* Supplied records:
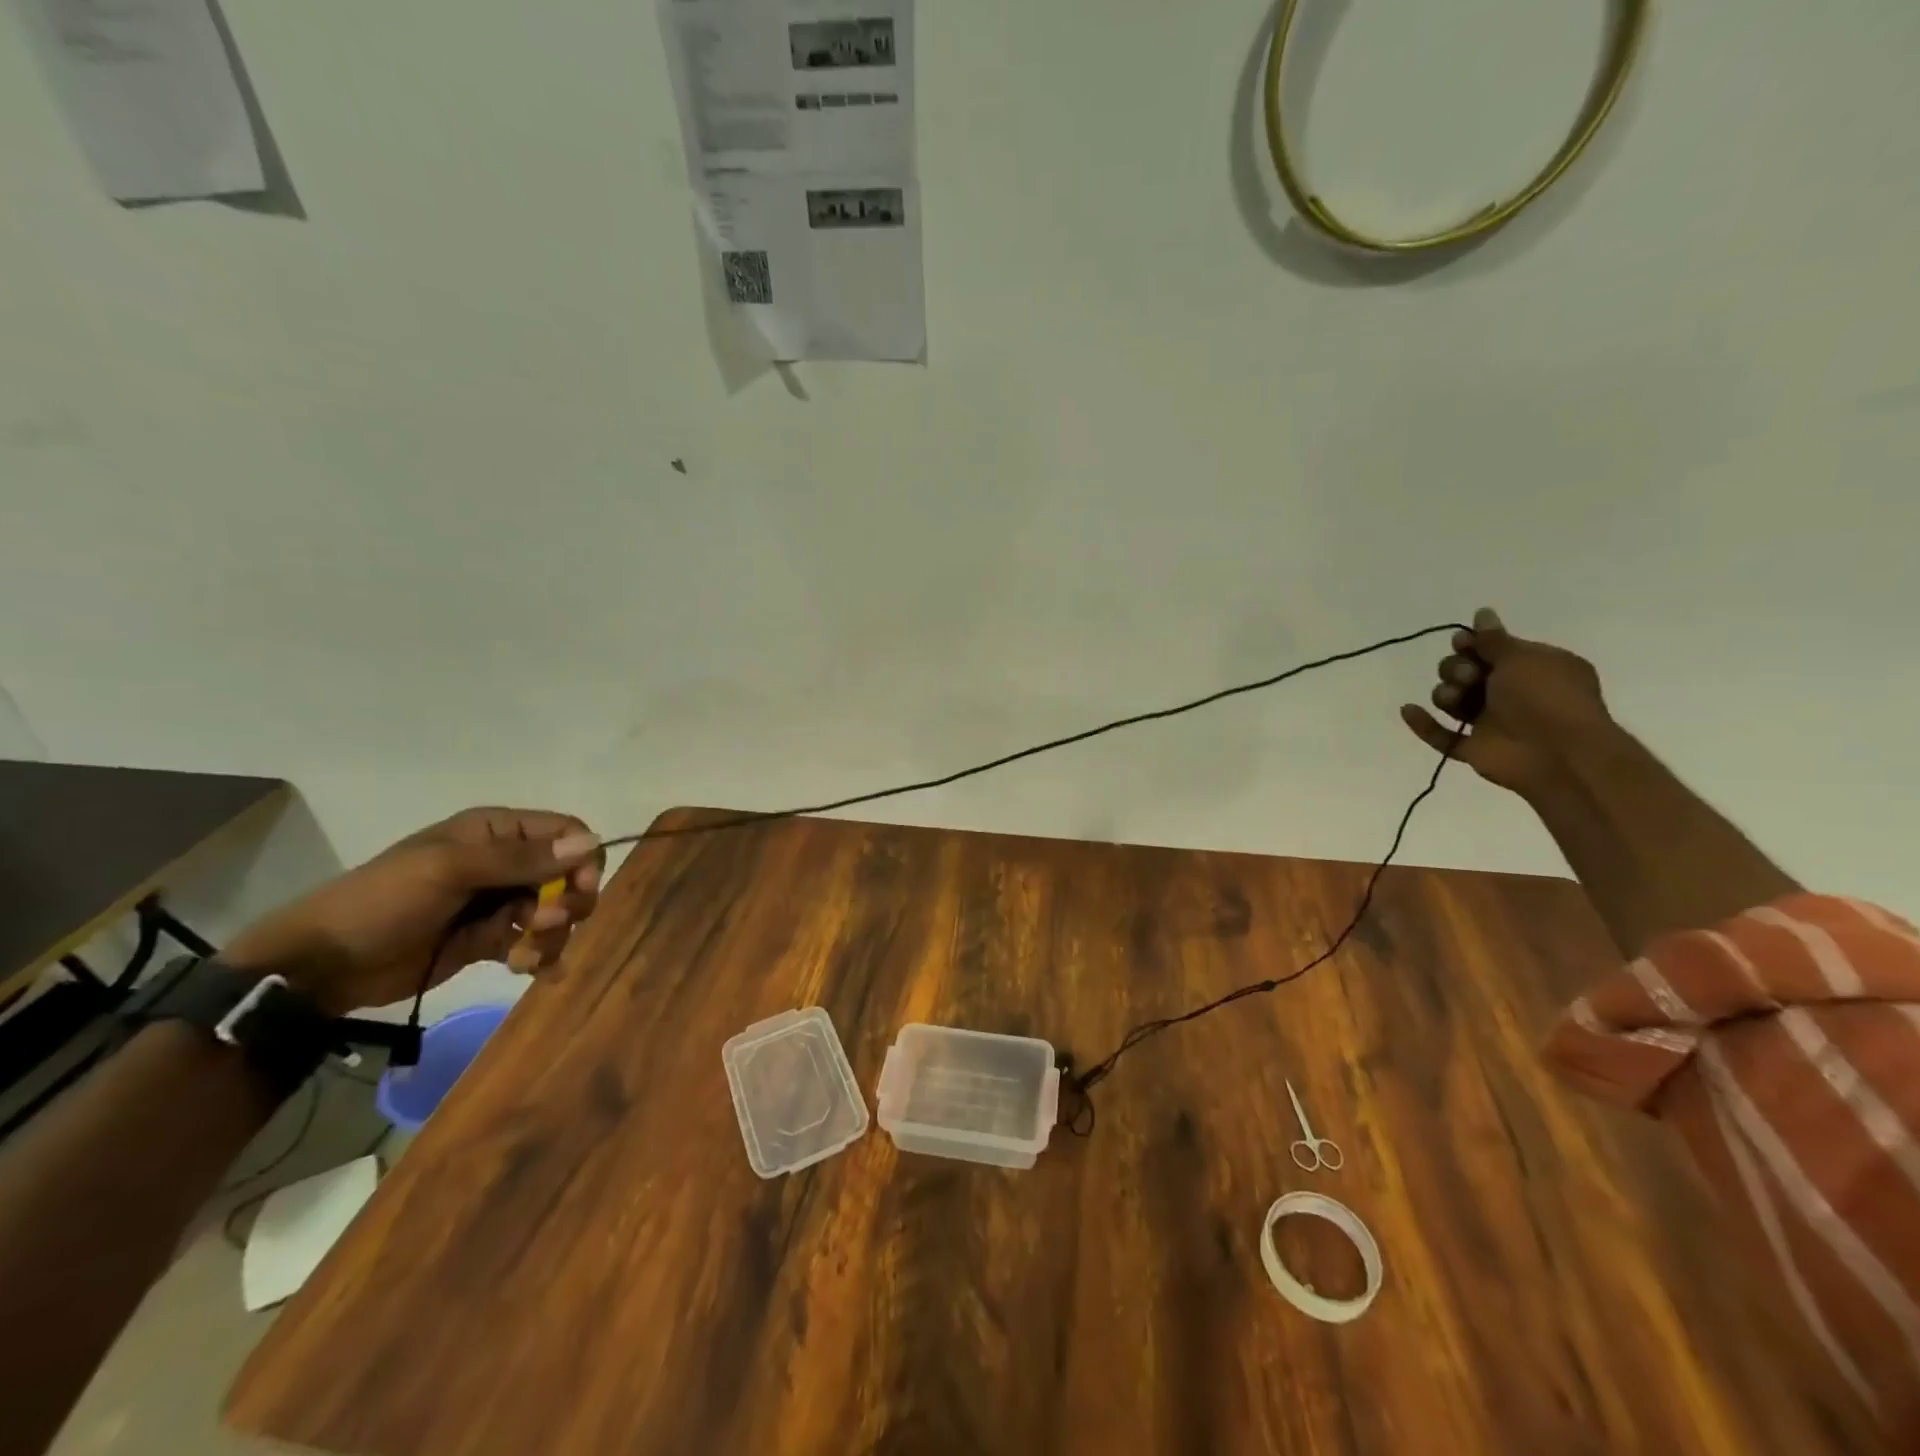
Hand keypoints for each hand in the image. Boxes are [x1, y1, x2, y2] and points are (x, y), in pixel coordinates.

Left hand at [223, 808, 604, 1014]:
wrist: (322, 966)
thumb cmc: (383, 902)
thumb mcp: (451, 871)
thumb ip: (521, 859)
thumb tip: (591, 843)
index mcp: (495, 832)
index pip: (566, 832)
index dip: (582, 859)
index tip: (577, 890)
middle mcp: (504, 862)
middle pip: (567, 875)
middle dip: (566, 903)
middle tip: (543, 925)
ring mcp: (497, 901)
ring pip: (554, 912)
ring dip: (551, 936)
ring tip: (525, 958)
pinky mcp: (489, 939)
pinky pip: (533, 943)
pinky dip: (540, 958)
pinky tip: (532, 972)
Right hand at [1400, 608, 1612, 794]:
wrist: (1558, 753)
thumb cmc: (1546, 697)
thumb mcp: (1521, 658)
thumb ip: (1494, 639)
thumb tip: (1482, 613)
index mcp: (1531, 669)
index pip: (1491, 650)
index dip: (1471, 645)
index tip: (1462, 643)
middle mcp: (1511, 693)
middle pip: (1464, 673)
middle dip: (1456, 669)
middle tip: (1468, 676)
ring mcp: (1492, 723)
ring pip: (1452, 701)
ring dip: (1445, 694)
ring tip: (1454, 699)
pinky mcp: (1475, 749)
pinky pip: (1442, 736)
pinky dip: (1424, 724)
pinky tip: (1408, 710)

* Directions for this task:
Gather each line in these records that contains the string "index".

* Solution for this problem:
index mcp: (495, 832)
index pip: (566, 832)
index dip: (582, 859)
index tip: (577, 890)
index mcp: (1531, 669)
index pip: (1491, 650)
index dip: (1471, 645)
index tip: (1462, 643)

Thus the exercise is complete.